Now, before I get academically skewered some more, I need to point out explicitly that “connectivism” and “connected learning” are not the same thing.  “Connected Learning” is not a learning theory nor a specific set of instructional techniques per se, but rather a set of guiding principles for practice.  I like to think of it kind of in the same realm as Community-based Participatory Research in that respect–not a prescribed set of techniques but rather a certain set of values.  So Connected Learning is:
  • Production-centered (hands-on and constructionist)
  • Interest-powered (based on learner interests)
  • Participatory (peer-culture)
  • Openly networked (relevant and accessible across academic, home, work, and peer spheres and spaces)
  • Academic, in the sense that learner affinities are capitalized upon to drive meaningful academic achievement, civic engagement, or professional development…it’s not just about a lot of kids looking at pictures of cute cats together…they need to develop that shared purpose into a productive and meaningful project. 
Ok, so if you care to watch the LEGO movie, you’ll be watching Emmett struggle to become “The Special,” ie the lego man who can save the lego universe from the evil Lord Business and his weapon of mass destruction, “The Kygle” (Also known as a bottle of “Krazy Glue” with some of the letters rubbed off).  Emmett goes through serious personal transformation through hands-on, “need-to-know” active learning.  He is tasked with learning to build products using lego blocks in unintended ways.  In other words, it’s all about connecting nodes in unique ways.  Active learning ensues, in which he tries something and then he and his buddies reflect on the results and then try again.  The lego buddies build with shared purpose in a peer-culture in which each person brings their own personality and gifts (distributed and collective intelligence) to the socially-embedded problem at hand.  Decision-making is, indeed, a learning process.  There are so many obvious plugs for connected, active, generative learning that I was foaming at the mouth and waving my arms in a seriously violent fashion by the end of the movie.  

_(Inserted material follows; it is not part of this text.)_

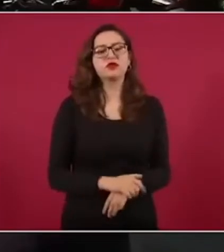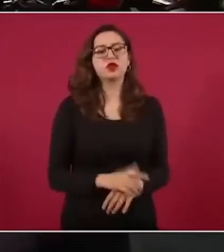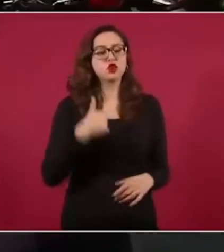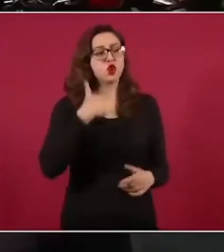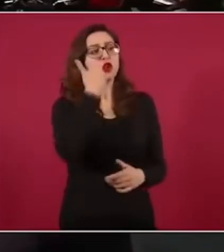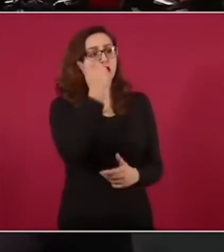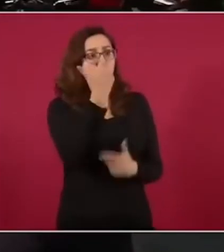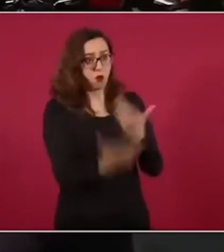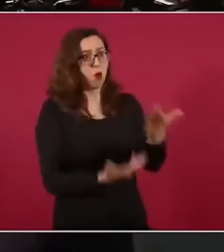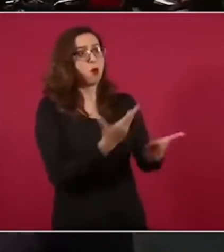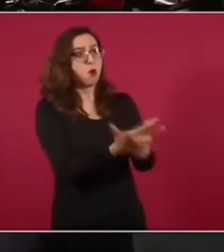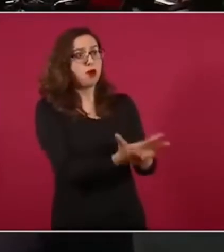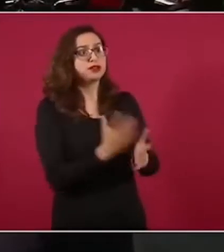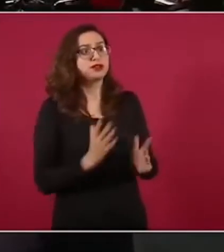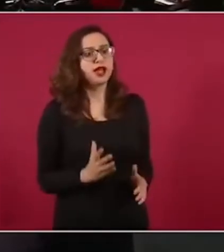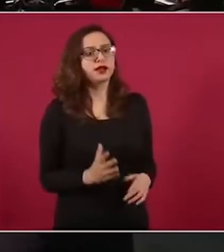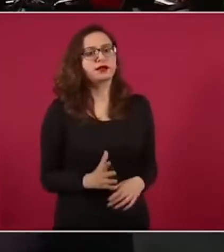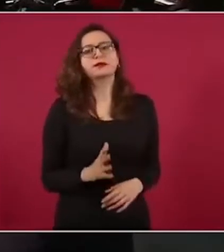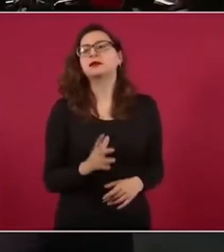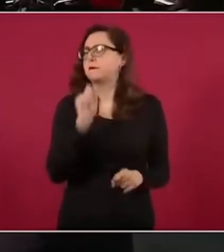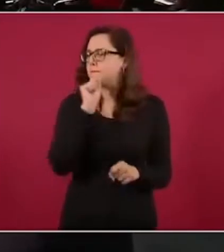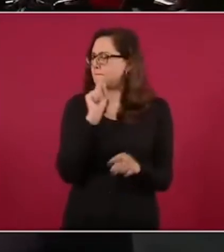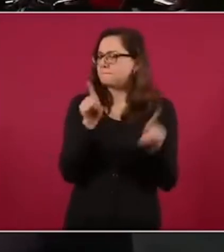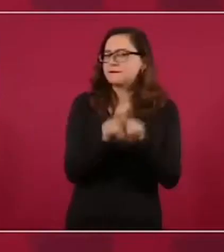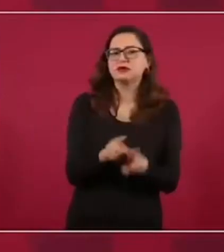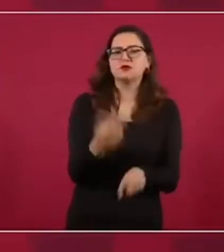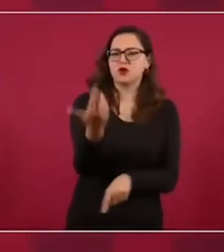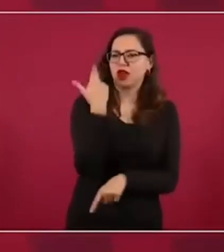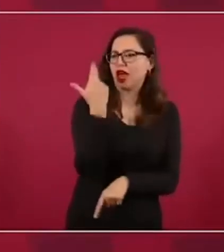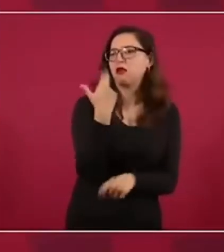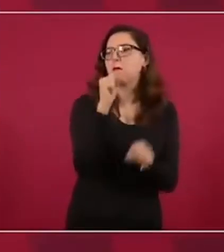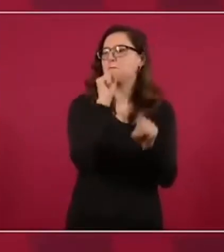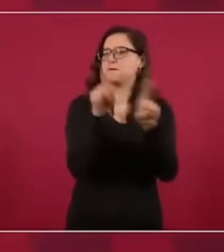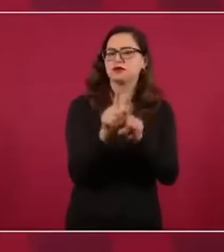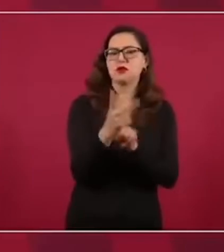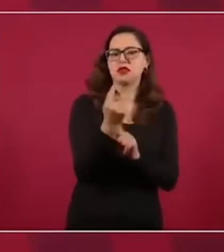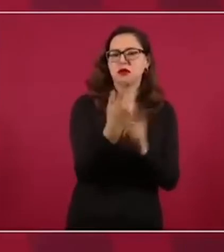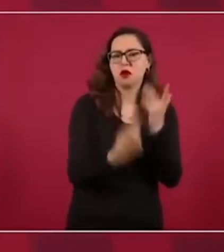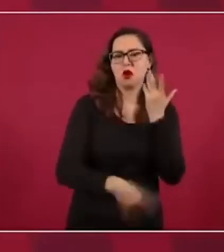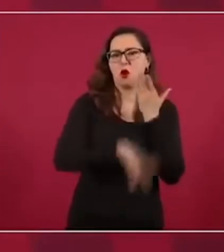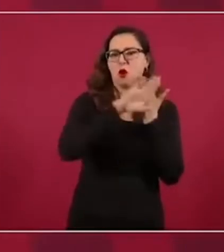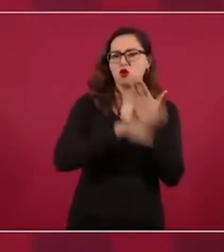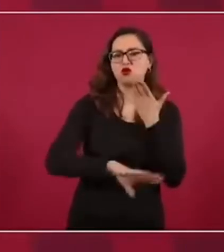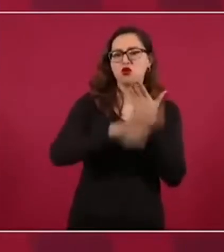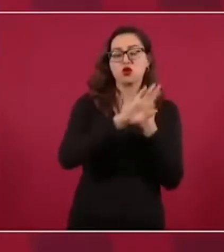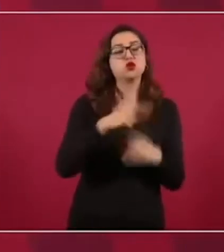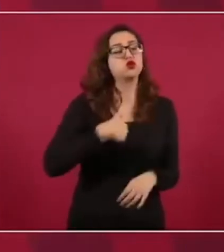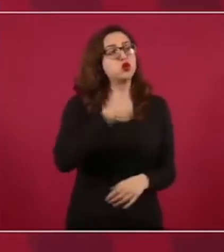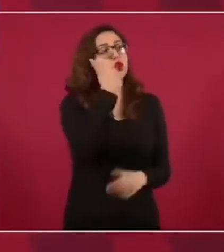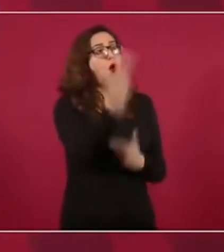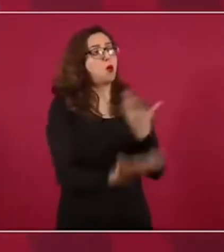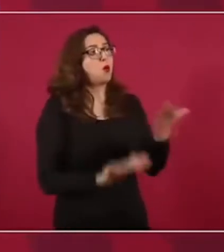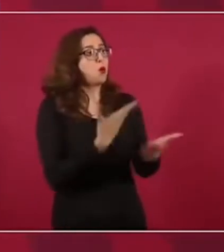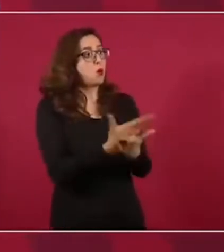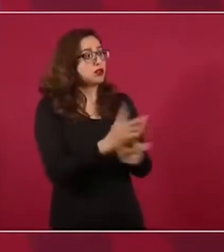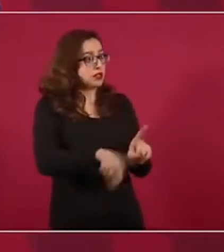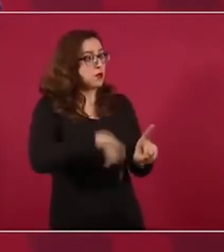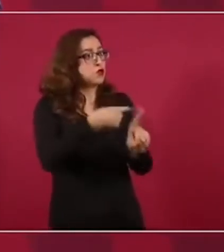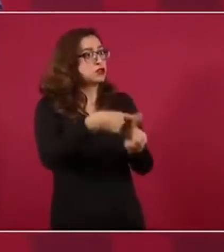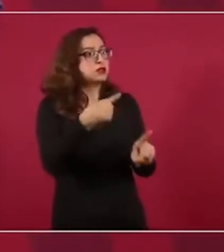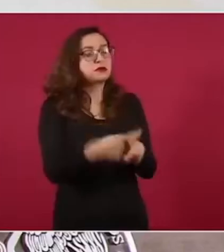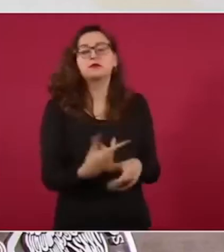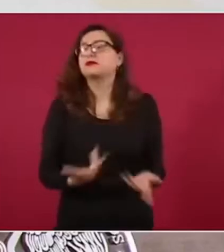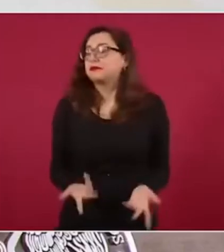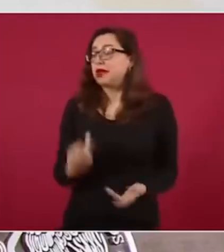en los canales de televisión, lo mismo. Hagamos una propuesta positiva. Y la gente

And yet some people were incredulous that a kids movie might actually speak to academically sound teaching and learning principles. 

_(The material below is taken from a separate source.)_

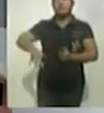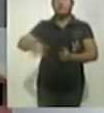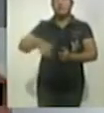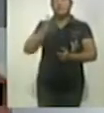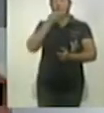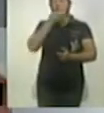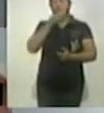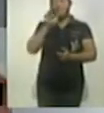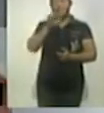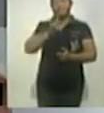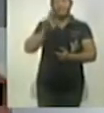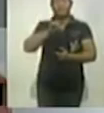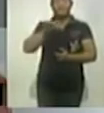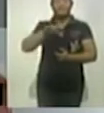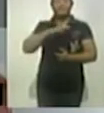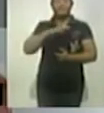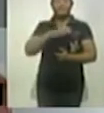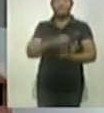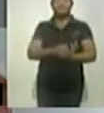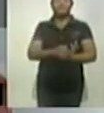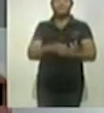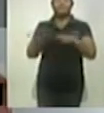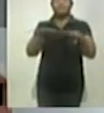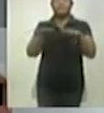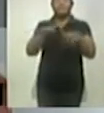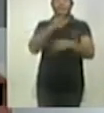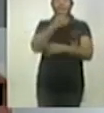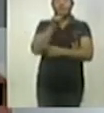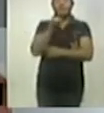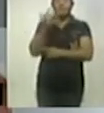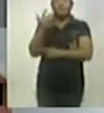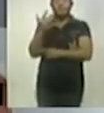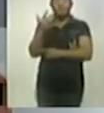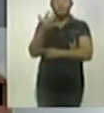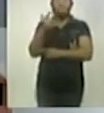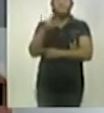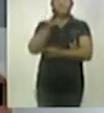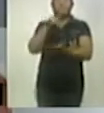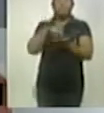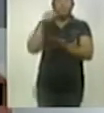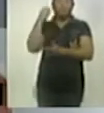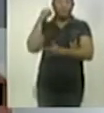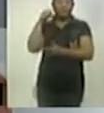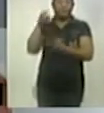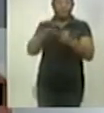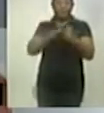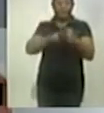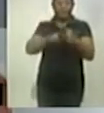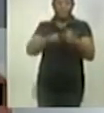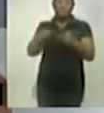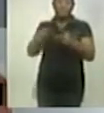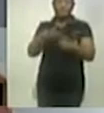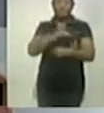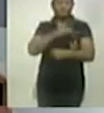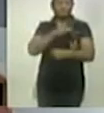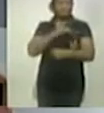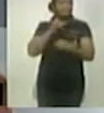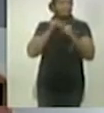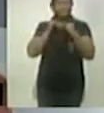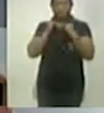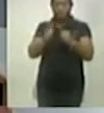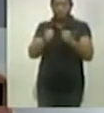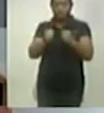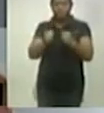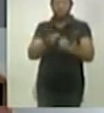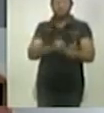registró un sismo con magnitud de siete punto cinco con epicentro en Oaxaca. El movimiento telúrico se sintió con gran intensidad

Whether you agree with me or not about the LEGO Movie and connectivism is not the point – the point is that it is very possible for knowledge to be beautifully represented in pop culture–and at a 6-year-old’s level, at that.  Maybe things are especially potent when presented at a kid’s level – because it is there that you must get to the heart of the matter.  For children, micromoments last for eons, and so they pick apart every detail of their experiences.  Whatever you tell them must make sense on some level.  Kids are much better than adults for many things. 

All of this (children aside), brings me to an article I read which asked that scholars not automatically favor the traditional literary cannon over less traditional, modern, digitally-based, multi-media texts.  Hooray for that.  I think it’s ok to admit that other people who work in media beyond double-spaced font are capable of interpreting “knowledge” and building awesome things.  With or without legos.

Although legos make it much more fun.